Why is the work innovative and why is it so needed?
Peer-to-peer enterprise development
Peer-to-peer development is a powerful way to tackle entrenched disadvantage and it works for the following reasons:
- it’s based in relationships and partnerships
- it’s participant and not compliance focused and therefore adaptable to the situation at hand
- it privileges doing “with” and “by” over doing “to” and “for”
- it harnesses networks of community relationships, leveraging latent social capital
- it’s “community to community” and therefore delivered by a group who has a lived experience of disadvantage and know something of the barriers being faced and what’s required to progress through them.
While process intensive and requiring an investment of time, this work pays for itself in terms of its effectiveness and the ripple effects it achieves as communities start to replicate the process independent of external support.
Case Study: The Mountain Mowing Men
Shree Monger and Bhakta Poudel both lived in a Nepali refugee camp for more than 20 years before gaining the opportunity to resettle in Queensland. After a number of years in Australia they, like many in the Bhutanese refugee community, were becoming frustrated at not being able to find work – despite repeated attempts to do so. Barriers they faced included language, a lack of work experience in Australia and, of course, the significant structural issue of a lack of employment opportunities.
In Bhutan they had tilled their own fields for subsistence and profit – a set of skills which led a refugee settlement agency, Multicultural Development Association (MDA), to approach us to see if there was an opportunity to help them to develop a gardening business. We agreed to partner with MDA, supporting Shree and Bhakta in practical training and small business development.
This was provided by an experienced NCEC supervisor and our crew with disabilities. The Co-op also assisted with business planning and development and linkage with a pro-bono accountant and lawyer. MDA provided properties to service, which brought income to the project and also linked participants with skilled business mentors.

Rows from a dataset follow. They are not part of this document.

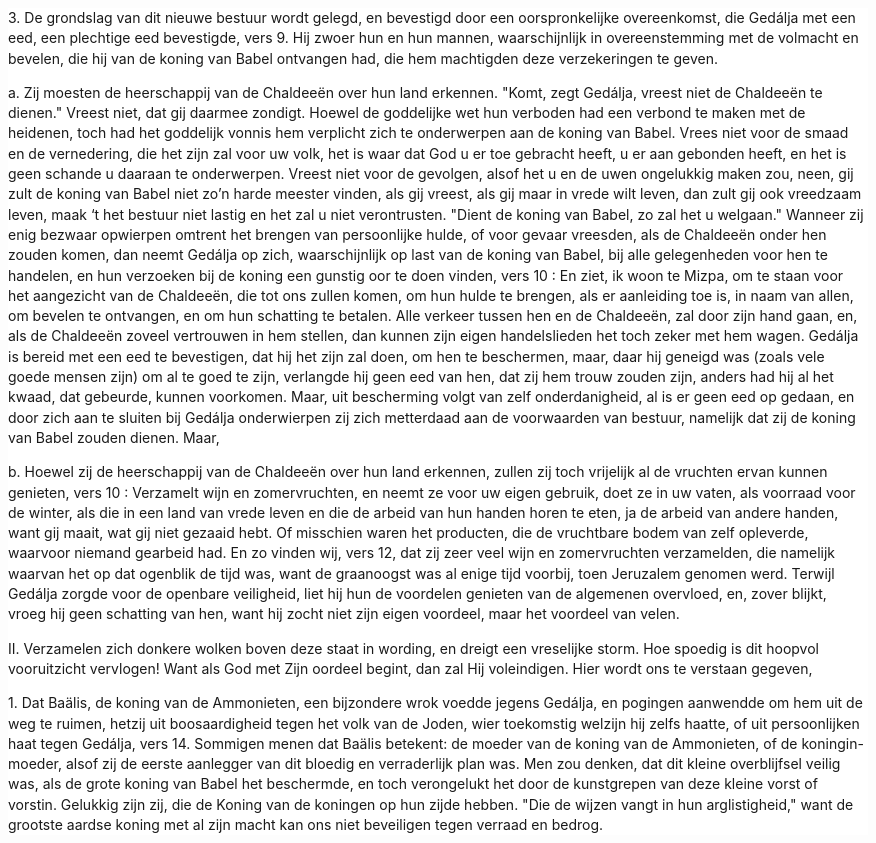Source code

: 3\. De grondslag van dit nieuwe bestuur wordt gelegd, en bevestigd door een oorspronkelijke overeenkomst, die Gedálja met een eed, een plechtige eed bevestigde, vers 9. Hij zwoer hun en hun mannen, waarschijnlijk in overeenstemming met de volmacht en bevelen, die hij van de koning van Babel ontvangen had, die hem machtigden deze verzekeringen te geven. 

a. Zij moesten de heerschappij van de Chaldeeën over hun land erkennen. "Komt, zegt Gedálja, vreest niet de Chaldeeën te dienen." Vreest niet, dat gij daarmee zondigt. Hoewel de goddelijke wet hun verboden had een verbond te maken met de heidenen, toch had het goddelijk vonnis hem verplicht zich te onderwerpen aan de koning van Babel. Vrees niet voor de smaad en de vernedering, die het zijn zal voor uw volk, het is waar dat God u er toe gebracht heeft, u er aan gebonden heeft, en het is geen schande u daaraan te onderwerpen. Vreest niet voor de gevolgen, alsof het u en de uwen ongelukkig maken zou, neen, gij zult de koning van Babel niet zo’n harde meester vinden, als gij vreest, als gij maar in vrede wilt leven, dan zult gij ook vreedzaam leven, maak ‘t het bestuur niet lastig en het zal u niet verontrusten. "Dient de koning van Babel, zo zal het u welgaan." Wanneer zij enig bezwaar opwierpen omtrent het brengen van persoonlijke hulde, of voor gevaar vreesden, als de Chaldeeën onder hen zouden komen, dan neemt Gedálja op zich, waarschijnlijk op last van de koning van Babel, bij alle gelegenheden voor hen te handelen, en hun verzoeken bij de koning een gunstig oor te doen vinden, vers 10 : En ziet, ik woon te Mizpa, om te staan voor het aangezicht van de Chaldeeën, die tot ons zullen komen, om hun hulde te brengen, als er aanleiding toe is, in naam van allen, om bevelen te ontvangen, en om hun schatting te betalen. Alle verkeer tussen hen en de Chaldeeën, zal door zijn hand gaan, en, als de Chaldeeën zoveel vertrouwen in hem stellen, dan kunnen zijn eigen handelslieden het toch zeker met hem wagen. Gedálja is bereid met een eed te bevestigen, dat hij het zijn zal doen, om hen te beschermen, maar, daar hij geneigd was (zoals vele goede mensen zijn) om al te goed te zijn, verlangde hij geen eed van hen, dat zij hem trouw zouden zijn, anders had hij al het kwaad, dat gebeurde, kunnen voorkomen. Maar, uit bescherming volgt van zelf onderdanigheid, al is er geen eed op gedaan, en door zich aan te sluiten bij Gedálja onderwierpen zij zich metterdaad aan de voorwaarden van bestuur, namelijk dat zij de koning van Babel zouden dienen. Maar, 

b. Hoewel zij de heerschappij van de Chaldeeën over hun land erkennen, zullen zij toch vrijelijk al de vruchten ervan kunnen genieten, vers 10 : Verzamelt wijn en zomervruchten, en neemt ze voor uw eigen gebruik, doet ze in uw vaten, als voorraad voor de winter, als die in een land van vrede leven en die de arbeid van hun handen horen te eten, ja de arbeid van andere handen, want gij maait, wat gij niet gezaaid hebt. Of misschien waren het producten, die de vruchtbare bodem van zelf opleverde, waarvoor niemand gearbeid had. En zo vinden wij, vers 12, dat zij zeer veel wijn en zomervruchten verzamelden, die namelijk waarvan het op dat ogenblik de tijd was, want de graanoogst was al enige tijd voorbij, toen Jeruzalem genomen werd. Terwijl Gedálja zorgde voor de openbare veiligheid, liet hij hun de voordelen genieten van de algemenen overvloed, en, zover blijkt, vroeg hij geen schatting van hen, want hij zocht niet zijn eigen voordeel, maar het voordeel van velen.

II. Verzamelen zich donkere wolken boven deze staat in wording, en dreigt een vreselijke storm. Hoe spoedig is dit hoopvol vooruitzicht vervlogen! Want als God met Zijn oordeel begint, dan zal Hij voleindigen. Hier wordt ons te verstaan gegeven, 

1\. Dat Baälis, de koning van de Ammonieten, een bijzondere wrok voedde jegens Gedálja, en pogingen aanwendde om hem uit de weg te ruimen, hetzij uit boosaardigheid tegen het volk van de Joden, wier toekomstig welzijn hij zelfs haatte, of uit persoonlijken haat tegen Gedálja, vers 14. Sommigen menen dat Baälis betekent: de moeder van de koning van de Ammonieten, of de koningin-moeder, alsof zij de eerste aanlegger van dit bloedig en verraderlijk plan was. Men zou denken, dat dit kleine overblijfsel veilig was, als de grote koning van Babel het beschermde, en toch verongelukt het door de kunstgrepen van deze kleine vorst of vorstin. Gelukkig zijn zij, die de Koning van de koningen op hun zijde hebben. "Die de wijzen vangt in hun arglistigheid," want de grootste aardse koning met al zijn macht kan ons niet beveiligen tegen verraad en bedrog.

Together the two organisations supported the group through the process of practical training, business registration and planning and liaising with a range of systems including job agencies, the taxation office and Centrelink.
Importantly the project didn’t just train people in the classroom, it walked the journey with them, helping them to develop the knowledge and connections required to succeed on their own.
The results speak for themselves: In just their first year of trade the Mountain Mowing Men, as Shree and Bhakta chose to name their partnership, have completed many thousands of dollars of work and have more than 30 regular customers.
In the wake of their success, another Bhutanese business is forming and we expect more to follow. People who were formerly feeling dispirited at the lack of opportunity are now feeling proud and hopeful of the future.
How to grow the model
What we need is more investment and documentation of this kind of work so it can be undertaken on a greater scale.
People often ask us if we would like to scale NCEC to achieve a greater breadth of social impact, and the answer in short is “yes”.
However, we are also aware of a size beyond which depth of impact and, in particular, community ownership can be lost. This leads us back to the challenge that significant scaling of community owned models will only occur by proliferation and federative efforts to support that (ie “scaling across” as opposed to “scaling up”).
Insofar as government, philanthropy and the community sector support this, we will see many more disheartened communities being able truly say for themselves: “If we try then there is nothing that is impossible.”
NCEC has been nominated in the Social Enterprise Awards in the innovation category, to be announced 30 November, for its peer-to-peer development work.